Page excerpt Block Start

# Give up now?



## totallyconfused (Mar 20, 2009)

I've posted before, but not in this forum.

Brief summary: Married to a serial cheater. We met when she was married. I was the other man (the first real affair after 3 ONS). She divorced. We married. We had kids. She had multi-year affair with OM#1. She had ONS with OM#2. D-Day about OM#1. She cybersexted with OM#3 and revealed existence of OM#2. D-day #2. She was in the fog and cake-eating. She did trickle truth, blameshifting, the IDLY speech, etc. I asked for divorce. She asked to really reconcile. I agreed.

For the past six months, our relationship has substantially improved. We're friends again. She's not cheating. (Well, it's possible the affair with OM#1 is super-underground, but I don't think she could keep up the level of friendliness she's shown for 6 months if it wasn't genuinely over. Plus, I've been monitoring).

All that said, still no intimacy, emotional or physical. She says she is "optimistic and comfortable." In a sense she's still cake-eating, but not with the affair, just with the co-parenting support.

I've read enough stories here on TAM to know just how many things I've done wrong. I know just what I and others would say if it wasn't me in this mess of a marriage ... give up on a serial cheater, don't beg her to stay. Do the full 180. Just "Let her go". Expose the A to OMW#1.

All that said, we are making progress. We're in a much, much better place, albeit without intimacy.

Why is now, after all that effort and heartbreak on my part to save my family, now that something comfortable is within my grasp, even if it's not the marriage I want, do I so totally not give a ****?

The time to have given up was D-Day. Or the first False R. Or the second False R. Or when she was doing the trick truth or blameshifting or the IDLY speech or a billion other times.

But now, after all this time? Now, I suddenly realize I don't love her anymore? Now, I'm willing to stand up for my emotional needs and my self-respect and say change this or I'm done? 

I feel like a frigging fool, with my emotional core burned to a crisp. Why does my desire to give it all up finally come after we reach a place of relative peace?


----------

Page excerpt Block End

■ **Problem to work on**: Retype the passage of the forum post that begins with the words containing "All that said, we" and ends with "of relative peace?". The rows below play no part in the work here.

Extracted records Block Start

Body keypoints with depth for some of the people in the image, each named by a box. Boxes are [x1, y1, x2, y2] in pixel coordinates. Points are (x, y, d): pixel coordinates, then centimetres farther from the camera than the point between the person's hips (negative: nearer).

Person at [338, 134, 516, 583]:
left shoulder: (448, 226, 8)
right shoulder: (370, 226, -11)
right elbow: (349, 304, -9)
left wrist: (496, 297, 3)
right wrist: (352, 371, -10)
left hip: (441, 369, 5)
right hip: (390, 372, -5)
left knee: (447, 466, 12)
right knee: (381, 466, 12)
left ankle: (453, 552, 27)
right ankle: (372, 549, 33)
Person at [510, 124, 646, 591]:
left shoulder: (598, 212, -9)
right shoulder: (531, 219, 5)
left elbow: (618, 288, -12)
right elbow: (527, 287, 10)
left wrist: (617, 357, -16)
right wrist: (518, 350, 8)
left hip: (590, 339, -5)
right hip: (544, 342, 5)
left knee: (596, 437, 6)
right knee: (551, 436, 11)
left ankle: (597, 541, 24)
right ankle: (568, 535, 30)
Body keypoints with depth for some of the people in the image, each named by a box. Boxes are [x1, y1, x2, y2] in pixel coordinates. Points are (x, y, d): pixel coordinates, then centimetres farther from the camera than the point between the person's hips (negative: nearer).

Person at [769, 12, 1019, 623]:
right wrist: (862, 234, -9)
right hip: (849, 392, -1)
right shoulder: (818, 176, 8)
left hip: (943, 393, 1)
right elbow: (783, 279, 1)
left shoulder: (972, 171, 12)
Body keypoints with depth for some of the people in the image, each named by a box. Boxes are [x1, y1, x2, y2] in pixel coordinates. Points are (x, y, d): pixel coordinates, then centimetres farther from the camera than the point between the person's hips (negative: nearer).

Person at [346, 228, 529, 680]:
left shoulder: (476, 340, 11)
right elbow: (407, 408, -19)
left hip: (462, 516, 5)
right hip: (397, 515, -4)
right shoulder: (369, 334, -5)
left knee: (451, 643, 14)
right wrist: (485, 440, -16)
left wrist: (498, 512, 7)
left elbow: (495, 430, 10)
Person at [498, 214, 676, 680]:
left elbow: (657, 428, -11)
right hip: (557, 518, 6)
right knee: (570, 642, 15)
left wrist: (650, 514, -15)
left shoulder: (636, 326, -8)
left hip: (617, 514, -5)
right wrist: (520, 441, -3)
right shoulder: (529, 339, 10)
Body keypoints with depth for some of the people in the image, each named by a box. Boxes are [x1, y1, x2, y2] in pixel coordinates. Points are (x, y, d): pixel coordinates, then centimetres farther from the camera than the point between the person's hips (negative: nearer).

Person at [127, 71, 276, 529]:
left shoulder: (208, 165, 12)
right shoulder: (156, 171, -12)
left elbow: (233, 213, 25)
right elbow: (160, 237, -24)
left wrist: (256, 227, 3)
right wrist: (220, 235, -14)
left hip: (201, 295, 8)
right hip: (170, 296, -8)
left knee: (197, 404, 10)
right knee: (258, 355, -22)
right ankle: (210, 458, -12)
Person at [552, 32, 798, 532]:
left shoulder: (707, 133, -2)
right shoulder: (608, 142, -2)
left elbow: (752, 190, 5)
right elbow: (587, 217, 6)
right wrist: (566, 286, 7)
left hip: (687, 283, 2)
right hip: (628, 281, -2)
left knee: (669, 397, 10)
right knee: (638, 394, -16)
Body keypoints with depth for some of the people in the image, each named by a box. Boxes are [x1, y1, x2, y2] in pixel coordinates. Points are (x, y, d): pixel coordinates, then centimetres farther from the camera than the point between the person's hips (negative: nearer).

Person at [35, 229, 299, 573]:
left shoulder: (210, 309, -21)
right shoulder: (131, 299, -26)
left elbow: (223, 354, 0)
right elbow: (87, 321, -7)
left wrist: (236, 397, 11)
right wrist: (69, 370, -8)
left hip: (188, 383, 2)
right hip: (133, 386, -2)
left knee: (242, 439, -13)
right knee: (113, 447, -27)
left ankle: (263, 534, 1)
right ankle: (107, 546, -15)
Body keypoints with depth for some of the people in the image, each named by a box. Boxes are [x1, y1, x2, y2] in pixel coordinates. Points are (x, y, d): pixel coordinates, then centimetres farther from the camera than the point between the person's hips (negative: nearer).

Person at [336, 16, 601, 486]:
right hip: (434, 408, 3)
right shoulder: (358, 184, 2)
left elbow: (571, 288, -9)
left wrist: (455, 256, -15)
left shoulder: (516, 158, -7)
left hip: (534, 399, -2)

Extracted records Block End

■ **Exercise result**:
All that said, we are making progress. We're in a much, much better place, albeit without intimacy.

Why is now, after all that effort and heartbreak on my part to save my family, now that something comfortable is within my grasp, even if it's not the marriage I want, do I so totally not give a ****?

The time to have given up was D-Day. Or the first False R. Or the second False R. Or when she was doing the trick truth or blameshifting or the IDLY speech or a billion other times.

But now, after all this time? Now, I suddenly realize I don't love her anymore? Now, I'm willing to stand up for my emotional needs and my self-respect and say change this or I'm done? 

I feel like a frigging fool, with my emotional core burned to a crisp. Why does my desire to give it all up finally come after we reach a place of relative peace?